Fall is an incredible time to bird the Texas Gulf Coast: migrants are returning or passing through, the plants are changing colors, mornings are cool, and the bugs are on the way out–but not all the way out, lest our beloved insect-eaters keep moving! Some of the most exciting environments to bird at this time of year are the densely-tangled thickets near the numerous waterways of the region. We especially love to bird Brazos Bend State Park, Sabine Woods, and Anahuac NWR (both the Skillern and Main tracts) at this time of year.
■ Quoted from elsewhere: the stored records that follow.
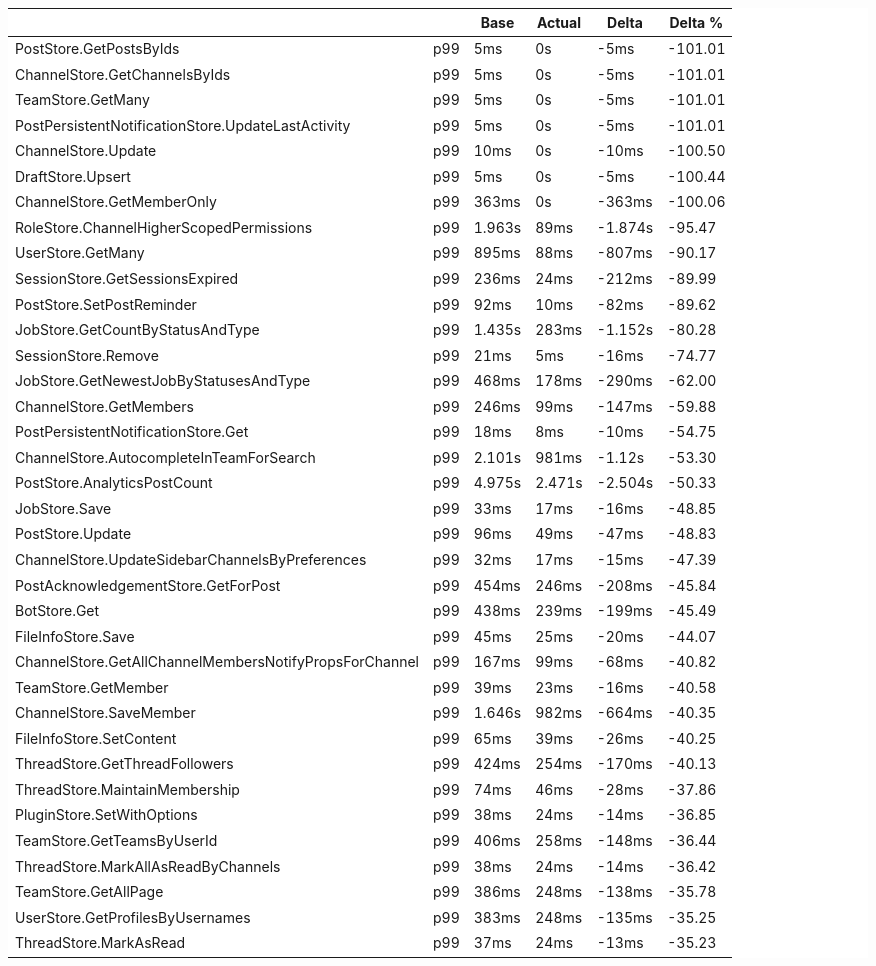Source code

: | | | Base | Actual | Delta | Delta % |
| --- | --- | --- | --- | --- | --- |
| PostStore.GetPostsByIds | p99 | 5ms | 0s | -5ms | -101.01
| ChannelStore.GetChannelsByIds | p99 | 5ms | 0s | -5ms | -101.01
| TeamStore.GetMany | p99 | 5ms | 0s | -5ms | -101.01
| PostPersistentNotificationStore.UpdateLastActivity | p99 | 5ms | 0s | -5ms | -101.01
| ChannelStore.Update | p99 | 10ms | 0s | -10ms | -100.50
| DraftStore.Upsert | p99 | 5ms | 0s | -5ms | -100.44
| ChannelStore.GetMemberOnly | p99 | 363ms | 0s | -363ms | -100.06
| RoleStore.ChannelHigherScopedPermissions | p99 | 1.963s | 89ms | -1.874s | -95.47
| UserStore.GetMany | p99 | 895ms | 88ms | -807ms | -90.17
| SessionStore.GetSessionsExpired | p99 | 236ms | 24ms | -212ms | -89.99
| PostStore.SetPostReminder | p99 | 92ms | 10ms | -82ms | -89.62
| JobStore.GetCountByStatusAndType | p99 | 1.435s | 283ms | -1.152s | -80.28
| SessionStore.Remove | p99 | 21ms | 5ms | -16ms | -74.77
| JobStore.GetNewestJobByStatusesAndType | p99 | 468ms | 178ms | -290ms | -62.00
| ChannelStore.GetMembers | p99 | 246ms | 99ms | -147ms | -59.88
| PostPersistentNotificationStore.Get | p99 | 18ms | 8ms | -10ms | -54.75
| ChannelStore.AutocompleteInTeamForSearch | p99 | 2.101s | 981ms | -1.12s | -53.30
| PostStore.AnalyticsPostCount | p99 | 4.975s | 2.471s | -2.504s | -50.33
| JobStore.Save | p99 | 33ms | 17ms | -16ms | -48.85
| PostStore.Update | p99 | 96ms | 49ms | -47ms | -48.83
| ChannelStore.UpdateSidebarChannelsByPreferences | p99 | 32ms | 17ms | -15ms | -47.39
| PostAcknowledgementStore.GetForPost | p99 | 454ms | 246ms | -208ms | -45.84
| BotStore.Get | p99 | 438ms | 239ms | -199ms | -45.49
| FileInfoStore.Save | p99 | 45ms | 25ms | -20ms | -44.07
| ChannelStore.GetAllChannelMembersNotifyPropsForChannel | p99 | 167ms | 99ms | -68ms | -40.82
| TeamStore.GetMember | p99 | 39ms | 23ms | -16ms | -40.58
| ChannelStore.SaveMember | p99 | 1.646s | 982ms | -664ms | -40.35
| FileInfoStore.SetContent | p99 | 65ms | 39ms | -26ms | -40.25
| ThreadStore.GetThreadFollowers | p99 | 424ms | 254ms | -170ms | -40.13
| ThreadStore.MaintainMembership | p99 | 74ms | 46ms | -28ms | -37.86
| PluginStore.SetWithOptions | p99 | 38ms | 24ms | -14ms | -36.85
| TeamStore.GetTeamsByUserId | p99 | 406ms | 258ms | -148ms | -36.44
| ThreadStore.MarkAllAsReadByChannels | p99 | 38ms | 24ms | -14ms | -36.42
| TeamStore.GetAllPage | p99 | 386ms | 248ms | -138ms | -35.78
| UserStore.GetProfilesByUsernames | p99 | 383ms | 248ms | -135ms | -35.25
| ThreadStore.MarkAsRead | p99 | 37ms | 24ms | -13ms | -35.23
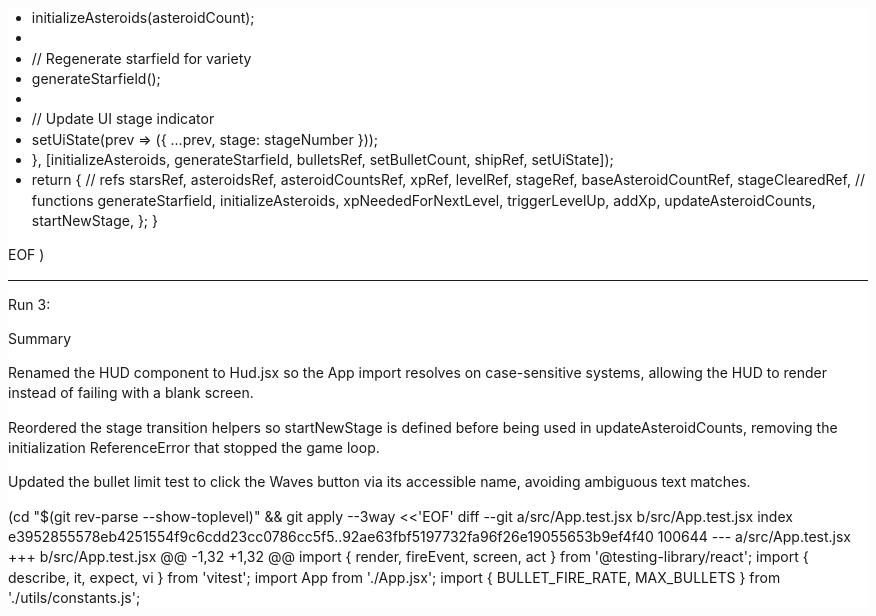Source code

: -    initializeAsteroids(asteroidCount);
-
-    // Regenerate starfield for variety
-    generateStarfield();
-
-    // Update UI stage indicator
-    setUiState(prev => ({ ...prev, stage: stageNumber }));
-  }, [initializeAsteroids, generateStarfield, bulletsRef, setBulletCount, shipRef, setUiState]);
-
   return {
     // refs
     starsRef,
     asteroidsRef,
     asteroidCountsRef,
     xpRef,
     levelRef,
     stageRef,
     baseAsteroidCountRef,
     stageClearedRef,
     // functions
     generateStarfield,
     initializeAsteroids,
     xpNeededForNextLevel,
     triggerLevelUp,
     addXp,
     updateAsteroidCounts,
     startNewStage,
   };
 }
 
EOF
)

----
Run 3:

Summary

Renamed the HUD component to Hud.jsx so the App import resolves on case-sensitive systems, allowing the HUD to render instead of failing with a blank screen. 

Reordered the stage transition helpers so startNewStage is defined before being used in updateAsteroidCounts, removing the initialization ReferenceError that stopped the game loop. 

Updated the bullet limit test to click the Waves button via its accessible name, avoiding ambiguous text matches. 



 (cd "$(git rev-parse --show-toplevel)" && git apply --3way <<'EOF' 
diff --git a/src/App.test.jsx b/src/App.test.jsx
index e3952855578eb4251554f9c6cdd23cc0786cc5f5..92ae63fbf5197732fa96f26e19055653b9ef4f40 100644
--- a/src/App.test.jsx
+++ b/src/App.test.jsx
@@ -1,32 +1,32 @@
 import { render, fireEvent, screen, act } from '@testing-library/react';
 import { describe, it, expect, vi } from 'vitest';
 import App from './App.jsx';
 import { BULLET_FIRE_RATE, MAX_BULLETS } from './utils/constants.js';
Thickets in these areas are challenging for photography most of the year, but in fall are literally hopping in places with insectivorous birds.

Fall shedding of leaves leads to an opening up of possibilities for photography: the dense (often frustrating) greenery of summer, sometimes making it impossible to photograph shy, secretive thicket species is slowly breaking up. Splashes of color now punctuate images, and the amber and reddish glow of autumnal mornings and evenings tint backgrounds.

Common Yellowthroat at Pilant Lake, Brazos Bend State Park, Texas
Young Common Yellowthroat in Fall Morning Light. Photo taken at Pilant Lake, Brazos Bend State Park.

The explosion of insect-eaters during the fall migration is a reminder that the mass migrations of birds are all about the flow of solar energy. As the supply of warm-weather prey dwindles in the northern latitudes the bug-eaters must move south in search of their (mostly) ectothermic prey. The Texas Gulf Coast stays warm enough throughout the winter to keep a supply of insects large enough to support a large population of flycatchers, especially Eastern Phoebes, that can be seen perched on branches over water or open grassy areas. They flit down, grab an insect and then return to their perch to dine. A spectacular sight  to behold is a Phoebe grabbing a butterfly on the wing. Surprisingly, they ingest the whole insect, wings and all. One wonders how much nutritional value a butterfly wing has, though. Vermilion Flycatchers exhibit similar behavior in these thicket environments, but a discussion of these beautiful little birds must await Elisa’s next post!

Myrtle Warbler at Anahuac NWR, Texas
 Audubon’s Warbler Against Fall Colors at Anahuac NWR.  This locality is in East Texas, a place where one doesn’t normally see Audubon’s Warblers. Perhaps this bird is a Myrtle-Audubon’s hybrid? Shot hand-held Canon 7D EOS with 300mm f/4L IS (+1.4x TC).